* _Description of the task_: Please repeat exactly the lines below from the line with "(a) In teaching" to the line with "(c) Shemaiah went to Rehoboam.", including both, and leave out every picture.

* _Task input_:
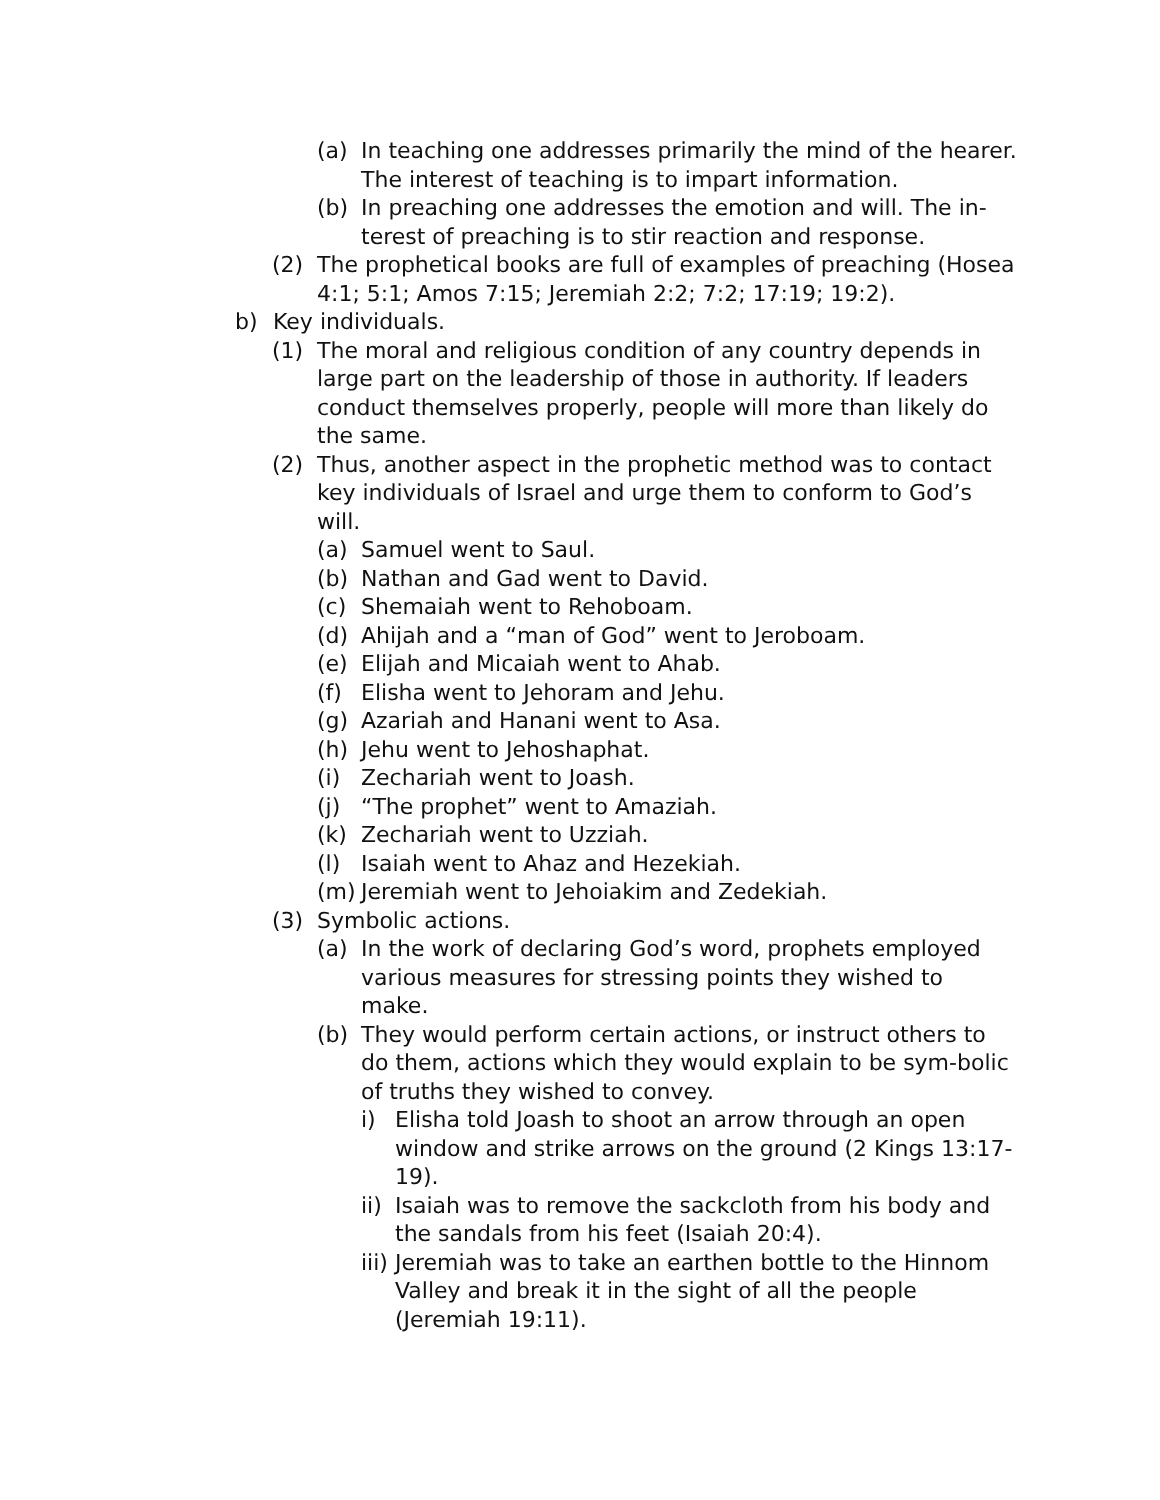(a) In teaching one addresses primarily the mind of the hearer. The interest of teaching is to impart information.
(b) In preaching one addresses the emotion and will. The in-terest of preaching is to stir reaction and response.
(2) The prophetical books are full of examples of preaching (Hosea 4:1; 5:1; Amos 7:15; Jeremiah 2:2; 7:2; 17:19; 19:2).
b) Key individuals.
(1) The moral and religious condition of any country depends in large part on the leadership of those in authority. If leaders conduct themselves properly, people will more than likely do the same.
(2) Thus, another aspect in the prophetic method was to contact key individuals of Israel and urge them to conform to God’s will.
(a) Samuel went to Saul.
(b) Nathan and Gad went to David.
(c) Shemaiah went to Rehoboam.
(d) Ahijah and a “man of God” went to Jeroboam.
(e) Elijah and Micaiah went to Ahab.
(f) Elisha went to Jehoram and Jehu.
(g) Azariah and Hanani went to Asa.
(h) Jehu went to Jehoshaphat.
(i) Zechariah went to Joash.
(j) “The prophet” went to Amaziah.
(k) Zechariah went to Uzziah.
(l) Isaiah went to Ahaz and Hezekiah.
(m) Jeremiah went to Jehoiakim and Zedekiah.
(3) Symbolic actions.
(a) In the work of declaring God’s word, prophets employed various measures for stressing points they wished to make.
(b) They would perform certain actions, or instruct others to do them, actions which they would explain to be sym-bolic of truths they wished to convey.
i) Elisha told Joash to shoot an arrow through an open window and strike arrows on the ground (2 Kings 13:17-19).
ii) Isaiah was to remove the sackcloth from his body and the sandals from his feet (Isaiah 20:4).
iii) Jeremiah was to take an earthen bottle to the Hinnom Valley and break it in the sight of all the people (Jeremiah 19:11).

==

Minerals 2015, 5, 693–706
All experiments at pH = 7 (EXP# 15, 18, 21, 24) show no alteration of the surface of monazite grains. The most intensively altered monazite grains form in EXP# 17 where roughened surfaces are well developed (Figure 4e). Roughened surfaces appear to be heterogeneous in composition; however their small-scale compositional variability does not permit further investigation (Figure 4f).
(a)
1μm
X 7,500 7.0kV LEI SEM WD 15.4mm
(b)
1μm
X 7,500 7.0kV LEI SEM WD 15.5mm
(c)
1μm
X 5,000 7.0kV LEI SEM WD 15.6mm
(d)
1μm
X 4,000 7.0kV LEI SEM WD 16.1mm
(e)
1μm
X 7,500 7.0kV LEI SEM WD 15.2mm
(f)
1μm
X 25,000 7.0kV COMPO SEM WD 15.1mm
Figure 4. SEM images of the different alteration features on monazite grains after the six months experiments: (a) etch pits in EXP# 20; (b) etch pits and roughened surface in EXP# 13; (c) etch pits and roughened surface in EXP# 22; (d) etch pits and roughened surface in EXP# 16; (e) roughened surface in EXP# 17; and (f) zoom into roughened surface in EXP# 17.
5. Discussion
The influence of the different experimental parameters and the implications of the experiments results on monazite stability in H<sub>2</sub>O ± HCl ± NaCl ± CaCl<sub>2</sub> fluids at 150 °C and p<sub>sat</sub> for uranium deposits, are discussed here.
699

* _Answer box_:
(a) In teaching one addresses primarily the mind of the hearer. The interest of teaching is to impart information.
(b) In preaching one addresses the emotion and will. The in-terest of preaching is to stir reaction and response.
(2) The prophetical books are full of examples of preaching (Hosea 4:1; 5:1; Amos 7:15; Jeremiah 2:2; 7:2; 17:19; 19:2).
b) Key individuals.
(1) The moral and religious condition of any country depends in large part on the leadership of those in authority. If leaders conduct themselves properly, people will more than likely do the same.
(2) Thus, another aspect in the prophetic method was to contact key individuals of Israel and urge them to conform to God’s will.
(a) Samuel went to Saul.
(b) Nathan and Gad went to David.
(c) Shemaiah went to Rehoboam.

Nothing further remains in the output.